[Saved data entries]
------------------------------------------------------------------------
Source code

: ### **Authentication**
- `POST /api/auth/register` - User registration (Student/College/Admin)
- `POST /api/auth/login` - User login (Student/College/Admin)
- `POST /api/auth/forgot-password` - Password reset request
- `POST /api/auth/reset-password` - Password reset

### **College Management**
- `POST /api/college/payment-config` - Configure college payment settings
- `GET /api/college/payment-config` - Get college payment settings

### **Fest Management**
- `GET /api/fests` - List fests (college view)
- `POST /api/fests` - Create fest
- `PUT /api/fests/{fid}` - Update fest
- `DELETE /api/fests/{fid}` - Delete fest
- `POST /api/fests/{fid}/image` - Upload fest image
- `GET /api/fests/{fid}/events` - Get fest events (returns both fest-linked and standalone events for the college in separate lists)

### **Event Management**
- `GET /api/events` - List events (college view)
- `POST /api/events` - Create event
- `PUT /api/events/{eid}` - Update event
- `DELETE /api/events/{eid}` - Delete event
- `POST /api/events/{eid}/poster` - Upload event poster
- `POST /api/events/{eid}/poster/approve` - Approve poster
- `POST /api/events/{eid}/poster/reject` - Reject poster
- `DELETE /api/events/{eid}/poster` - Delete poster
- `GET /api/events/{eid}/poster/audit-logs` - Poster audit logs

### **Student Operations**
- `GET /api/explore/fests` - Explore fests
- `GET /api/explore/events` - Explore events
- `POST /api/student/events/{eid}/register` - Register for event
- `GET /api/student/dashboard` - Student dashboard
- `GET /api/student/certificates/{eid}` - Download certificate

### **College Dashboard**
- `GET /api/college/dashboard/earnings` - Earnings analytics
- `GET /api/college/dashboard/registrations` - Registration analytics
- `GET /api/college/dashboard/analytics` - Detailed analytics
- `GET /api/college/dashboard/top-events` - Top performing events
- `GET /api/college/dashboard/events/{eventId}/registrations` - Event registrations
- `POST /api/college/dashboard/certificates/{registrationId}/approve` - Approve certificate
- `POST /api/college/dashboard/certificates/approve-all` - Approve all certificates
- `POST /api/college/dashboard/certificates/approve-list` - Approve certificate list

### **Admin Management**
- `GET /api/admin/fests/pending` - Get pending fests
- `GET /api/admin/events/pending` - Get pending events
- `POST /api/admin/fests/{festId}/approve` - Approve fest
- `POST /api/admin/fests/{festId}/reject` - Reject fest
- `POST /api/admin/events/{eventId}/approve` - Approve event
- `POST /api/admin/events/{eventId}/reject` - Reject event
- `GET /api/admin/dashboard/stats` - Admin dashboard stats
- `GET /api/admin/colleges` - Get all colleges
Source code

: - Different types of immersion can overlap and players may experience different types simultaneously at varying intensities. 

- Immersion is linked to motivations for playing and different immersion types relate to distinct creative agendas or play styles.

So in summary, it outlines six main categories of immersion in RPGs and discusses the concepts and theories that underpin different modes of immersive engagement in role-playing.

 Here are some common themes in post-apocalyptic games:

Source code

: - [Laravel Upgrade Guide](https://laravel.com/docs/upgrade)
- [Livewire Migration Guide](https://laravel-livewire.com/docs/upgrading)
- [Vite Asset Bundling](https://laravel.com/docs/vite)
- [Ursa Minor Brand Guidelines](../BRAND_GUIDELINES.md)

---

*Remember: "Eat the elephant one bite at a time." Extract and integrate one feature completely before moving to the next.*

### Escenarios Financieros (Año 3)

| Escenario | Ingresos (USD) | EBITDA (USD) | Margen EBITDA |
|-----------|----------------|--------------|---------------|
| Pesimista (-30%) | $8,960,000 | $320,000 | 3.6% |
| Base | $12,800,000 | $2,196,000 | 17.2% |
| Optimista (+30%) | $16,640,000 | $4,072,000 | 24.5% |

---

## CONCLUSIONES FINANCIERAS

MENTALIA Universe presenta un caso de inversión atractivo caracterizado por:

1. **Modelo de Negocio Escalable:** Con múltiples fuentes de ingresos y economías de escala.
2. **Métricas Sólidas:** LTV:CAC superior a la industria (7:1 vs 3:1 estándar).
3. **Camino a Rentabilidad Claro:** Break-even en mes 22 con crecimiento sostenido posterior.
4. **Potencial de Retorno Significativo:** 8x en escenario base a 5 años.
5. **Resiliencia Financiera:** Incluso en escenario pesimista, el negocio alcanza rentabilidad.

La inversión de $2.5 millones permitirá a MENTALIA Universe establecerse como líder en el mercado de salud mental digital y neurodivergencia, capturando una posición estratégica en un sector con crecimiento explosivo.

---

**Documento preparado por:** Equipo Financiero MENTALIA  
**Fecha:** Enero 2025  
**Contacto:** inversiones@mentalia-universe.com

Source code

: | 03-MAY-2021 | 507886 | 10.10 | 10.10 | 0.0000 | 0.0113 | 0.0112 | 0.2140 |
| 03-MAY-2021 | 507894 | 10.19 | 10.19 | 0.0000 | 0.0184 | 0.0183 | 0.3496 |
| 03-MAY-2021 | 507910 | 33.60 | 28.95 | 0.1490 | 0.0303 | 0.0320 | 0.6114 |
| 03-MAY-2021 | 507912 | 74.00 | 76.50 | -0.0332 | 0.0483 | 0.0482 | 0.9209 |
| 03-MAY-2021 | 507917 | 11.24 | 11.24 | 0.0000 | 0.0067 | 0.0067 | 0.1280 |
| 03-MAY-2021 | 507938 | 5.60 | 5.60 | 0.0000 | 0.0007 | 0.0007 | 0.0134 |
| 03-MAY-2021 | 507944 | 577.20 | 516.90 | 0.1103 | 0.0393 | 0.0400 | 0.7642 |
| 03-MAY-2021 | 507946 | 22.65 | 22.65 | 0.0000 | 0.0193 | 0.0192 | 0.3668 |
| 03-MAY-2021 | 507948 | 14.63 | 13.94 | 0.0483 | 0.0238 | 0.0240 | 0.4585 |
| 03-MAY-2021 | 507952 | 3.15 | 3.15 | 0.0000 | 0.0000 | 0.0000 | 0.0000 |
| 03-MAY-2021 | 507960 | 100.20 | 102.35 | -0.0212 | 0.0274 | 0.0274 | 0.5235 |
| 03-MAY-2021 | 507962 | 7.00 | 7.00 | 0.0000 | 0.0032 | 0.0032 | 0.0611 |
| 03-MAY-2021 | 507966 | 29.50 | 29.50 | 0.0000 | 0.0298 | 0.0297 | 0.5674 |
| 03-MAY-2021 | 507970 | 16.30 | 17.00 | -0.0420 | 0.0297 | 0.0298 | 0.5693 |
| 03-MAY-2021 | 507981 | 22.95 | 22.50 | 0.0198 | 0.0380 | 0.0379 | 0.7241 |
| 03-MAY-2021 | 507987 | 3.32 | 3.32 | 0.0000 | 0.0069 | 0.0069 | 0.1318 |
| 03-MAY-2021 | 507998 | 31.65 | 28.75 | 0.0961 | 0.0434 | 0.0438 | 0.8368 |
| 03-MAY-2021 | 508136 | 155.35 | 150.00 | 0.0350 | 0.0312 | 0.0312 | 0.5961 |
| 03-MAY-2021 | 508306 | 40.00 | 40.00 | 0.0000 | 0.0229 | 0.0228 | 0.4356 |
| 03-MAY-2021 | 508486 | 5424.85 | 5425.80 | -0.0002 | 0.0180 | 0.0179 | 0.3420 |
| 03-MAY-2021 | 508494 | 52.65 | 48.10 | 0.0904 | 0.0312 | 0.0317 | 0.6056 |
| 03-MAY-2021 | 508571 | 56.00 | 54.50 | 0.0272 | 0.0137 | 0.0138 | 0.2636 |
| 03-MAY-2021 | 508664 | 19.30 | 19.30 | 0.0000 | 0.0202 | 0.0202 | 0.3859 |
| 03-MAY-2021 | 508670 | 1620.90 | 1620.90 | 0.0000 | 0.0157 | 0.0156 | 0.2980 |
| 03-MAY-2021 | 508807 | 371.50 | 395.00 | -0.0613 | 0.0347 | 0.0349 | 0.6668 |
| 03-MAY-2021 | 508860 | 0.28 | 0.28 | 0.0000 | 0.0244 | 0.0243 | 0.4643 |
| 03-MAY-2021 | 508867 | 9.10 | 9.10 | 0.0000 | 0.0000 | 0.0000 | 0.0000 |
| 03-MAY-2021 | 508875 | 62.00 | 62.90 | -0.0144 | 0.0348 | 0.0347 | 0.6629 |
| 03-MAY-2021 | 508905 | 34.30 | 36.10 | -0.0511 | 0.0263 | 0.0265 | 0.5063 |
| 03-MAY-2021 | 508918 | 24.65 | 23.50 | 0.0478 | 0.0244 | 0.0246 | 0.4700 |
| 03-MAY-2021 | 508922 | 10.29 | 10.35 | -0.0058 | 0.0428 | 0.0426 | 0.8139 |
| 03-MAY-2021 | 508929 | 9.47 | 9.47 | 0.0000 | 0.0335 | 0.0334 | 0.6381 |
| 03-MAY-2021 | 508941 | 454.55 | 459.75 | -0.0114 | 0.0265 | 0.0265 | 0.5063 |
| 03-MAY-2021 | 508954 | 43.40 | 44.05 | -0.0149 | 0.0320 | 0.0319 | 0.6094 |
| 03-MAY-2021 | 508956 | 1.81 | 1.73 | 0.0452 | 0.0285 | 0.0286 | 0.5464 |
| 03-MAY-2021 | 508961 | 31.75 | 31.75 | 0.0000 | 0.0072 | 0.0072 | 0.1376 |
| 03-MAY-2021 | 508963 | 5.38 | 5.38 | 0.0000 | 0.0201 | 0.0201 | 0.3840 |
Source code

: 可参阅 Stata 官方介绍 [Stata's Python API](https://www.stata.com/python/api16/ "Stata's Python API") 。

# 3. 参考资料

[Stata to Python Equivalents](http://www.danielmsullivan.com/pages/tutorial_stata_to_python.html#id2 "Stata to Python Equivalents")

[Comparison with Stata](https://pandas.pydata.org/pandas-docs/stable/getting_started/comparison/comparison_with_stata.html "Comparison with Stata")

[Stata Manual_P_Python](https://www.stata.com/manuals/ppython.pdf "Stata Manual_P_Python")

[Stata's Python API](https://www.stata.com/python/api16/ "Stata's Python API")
------------------------------------------------------------------------
◆ Task to complete:
What do the lines above say from the one containing "Equipo Financiero MENTALIA" down to the one containing "0.0298 | 0.5693 |"? Return them exactly, both end lines included, and only them.

◆ Answer to this exercise:
**Documento preparado por:** Equipo Financiero MENTALIA  
**Fecha:** Enero 2025  
**Contacto:** inversiones@mentalia-universe.com

Source code

: | 03-MAY-2021 | 507886 | 10.10 | 10.10 | 0.0000 | 0.0113 | 0.0112 | 0.2140 |
| 03-MAY-2021 | 507894 | 10.19 | 10.19 | 0.0000 | 0.0184 | 0.0183 | 0.3496 |
| 03-MAY-2021 | 507910 | 33.60 | 28.95 | 0.1490 | 0.0303 | 0.0320 | 0.6114 |
| 03-MAY-2021 | 507912 | 74.00 | 76.50 | -0.0332 | 0.0483 | 0.0482 | 0.9209 |
| 03-MAY-2021 | 507917 | 11.24 | 11.24 | 0.0000 | 0.0067 | 0.0067 | 0.1280 |
| 03-MAY-2021 | 507938 | 5.60 | 5.60 | 0.0000 | 0.0007 | 0.0007 | 0.0134 |
| 03-MAY-2021 | 507944 | 577.20 | 516.90 | 0.1103 | 0.0393 | 0.0400 | 0.7642 |
| 03-MAY-2021 | 507946 | 22.65 | 22.65 | 0.0000 | 0.0193 | 0.0192 | 0.3668 |
| 03-MAY-2021 | 507948 | 14.63 | 13.94 | 0.0483 | 0.0238 | 0.0240 | 0.4585 |
| 03-MAY-2021 | 507952 | 3.15 | 3.15 | 0.0000 | 0.0000 | 0.0000 | 0.0000 |
| 03-MAY-2021 | 507960 | 100.20 | 102.35 | -0.0212 | 0.0274 | 0.0274 | 0.5235 |
| 03-MAY-2021 | 507962 | 7.00 | 7.00 | 0.0000 | 0.0032 | 0.0032 | 0.0611 |
| 03-MAY-2021 | 507966 | 29.50 | 29.50 | 0.0000 | 0.0298 | 0.0297 | 0.5674 |
| 03-MAY-2021 | 507970 | 16.30 | 17.00 | -0.0420 | 0.0297 | 0.0298 | 0.5693 |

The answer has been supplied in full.